TCB: What role do you expect General Michael Flynn, the incoming National Security Adviser, to play in all this?

MH: The role he needs to play is that of the honest broker – the process guy – making sure that the President and the Vice President see issues early enough that it matters, see them in the right sequence so they can approach them logically, and have the benefit of seeing the broad range of views that the others in the government might tee up, all so that the President and the Vice President can make the best decisions possible.  He’s the process guy.

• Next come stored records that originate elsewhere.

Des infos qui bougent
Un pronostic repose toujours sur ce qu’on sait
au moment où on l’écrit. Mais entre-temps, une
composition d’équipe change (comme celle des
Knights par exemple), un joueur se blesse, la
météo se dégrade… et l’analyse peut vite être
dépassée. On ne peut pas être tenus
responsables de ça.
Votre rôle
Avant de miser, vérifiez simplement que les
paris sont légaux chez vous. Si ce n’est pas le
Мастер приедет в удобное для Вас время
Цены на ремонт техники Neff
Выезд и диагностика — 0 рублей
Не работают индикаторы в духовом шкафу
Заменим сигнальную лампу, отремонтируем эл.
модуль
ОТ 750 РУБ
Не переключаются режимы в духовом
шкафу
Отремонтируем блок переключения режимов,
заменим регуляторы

This is a position that requires a great deal of knowing – that requires that you subsume your thoughts on an issue and allow the government to present theirs. That doesn’t mean he can’t have a view – it doesn’t mean he doesn’t get to talk to the President last – all national security advisors do that.  But, if you’re General Flynn, you’re able to be that process guy, as opposed to the idea guy, and frankly, I’m concerned about some of the politically intemperate language on the part of the President-elect during the campaign. I’d like the National Security Advisor to be able to calm him down, but if anything, General Flynn was more intemperate than him during the campaign.  These are questions that I hope are happily resolved.

TCB: There’s a lot riding, then, on the Vice President-elect, who is receiving the daily intelligence briefings?

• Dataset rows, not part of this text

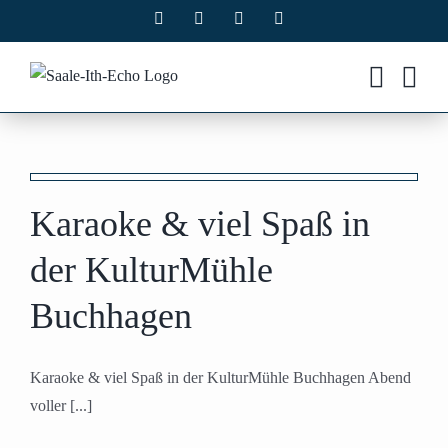
Zum
Facebook
X
Instagram
Pinterest
Inhalt
springen
Karaoke & viel Spaß in
der KulturMühle
Buchhagen
Karaoke & viel Spaß in der KulturMühle Buchhagen Abend
voller [...]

MH: He is. But one, things change, and two, he has to build up his own personal database.  Imagine, if you will, the difference in the PDB (Presidential Daily Brief) that they would offer the President-elect today and what they offer President Barack Obama today.  President Obama has been seeing this stuff for seven and a half years and the President-elect has not been privy to this information. There has to be more background in what they give the President-elect and if he doesn’t want to take it, he doesn’t get that baseline.

TCB: Does it make you want to be back in the intelligence community?

MH: [Laughter]. You know, I would love to be an observer when some of these meetings take place, but I’ve certainly put in my best effort for a good 40 years, and I’m wishing these good folks all the best when they go on this mission.